O representante de Vanuatu, um país insular no Pacífico, demonstrou descrença e disse que os dólares prometidos em Baku não são suficientes. "Com base em nossa experiência com tais promessas no passado, sabemos que elas não serão cumpridas", afirmou o enviado Ralph Regenvanu.

Por causa das mudanças climáticas, Vanuatu está ficando debaixo d 'água por conta da elevação do nível do mar. A nação faz parte da Aliança dos Pequenos Países-Ilhas (Aosis, na sigla em inglês), cujo presidente havia abandonado a sala de negociações durante as horas finais da COP29 em oposição à linha que o documento estava tomando.

"Calote"

A edição de Baku teve todos os elementos das últimas COPs: atraso na negociação, prorrogação, reações fortes a propostas consideradas fracas - além de comida cara e diárias caríssimas em hotéis em condições ruins.
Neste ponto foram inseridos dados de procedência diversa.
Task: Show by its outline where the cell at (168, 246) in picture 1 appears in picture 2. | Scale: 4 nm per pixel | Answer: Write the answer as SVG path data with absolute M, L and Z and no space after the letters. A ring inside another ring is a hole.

A sociedade civil acompanhou o desenrolar do debate até o fim e protestou. Claudio Angelo, diretor de Política Internacional do Observatório do Clima, considera o acordo um "desastre", que se absteve de definir questões importantes como o prazo para o fim dos combustíveis fósseis, os maiores vilões da crise climática.

"Os países ricos fugiram mais uma vez da responsabilidade, empurraram a conta. Isso pode piorar a situação dos países em desenvolvimento que, já endividados, vão ficar sem o financiamento climático justo. É um calote das nações ricas", disse Angelo à DW.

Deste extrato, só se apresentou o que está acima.